WHAT THE EXERCISE ASKS: Report each line of the entries below that contains the string "mail", treating uppercase and lowercase letters as distinct.

EXERCISE INPUTS:
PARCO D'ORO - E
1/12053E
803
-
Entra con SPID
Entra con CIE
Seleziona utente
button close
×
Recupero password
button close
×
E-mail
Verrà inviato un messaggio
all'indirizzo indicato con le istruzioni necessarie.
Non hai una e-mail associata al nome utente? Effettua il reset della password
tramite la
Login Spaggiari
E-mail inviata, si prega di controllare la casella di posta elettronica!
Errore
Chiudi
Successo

--

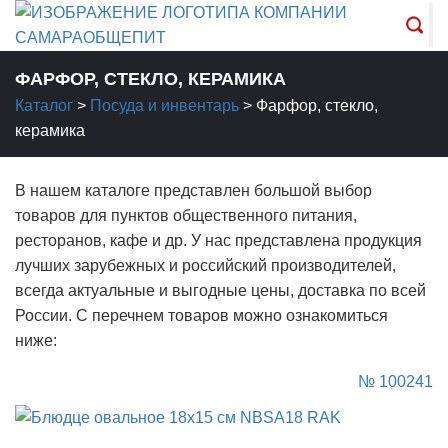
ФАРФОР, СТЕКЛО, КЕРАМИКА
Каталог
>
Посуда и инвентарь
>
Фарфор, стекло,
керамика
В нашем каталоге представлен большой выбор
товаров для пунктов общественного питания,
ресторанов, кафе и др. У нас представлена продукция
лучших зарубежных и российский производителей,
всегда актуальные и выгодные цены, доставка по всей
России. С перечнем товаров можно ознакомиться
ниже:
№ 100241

ANSWER SECTION:
E-mail
Non hai una e-mail associata al nome utente? Effettua il reset della password
E-mail inviata, si prega di controllare la casella di posta elettronica!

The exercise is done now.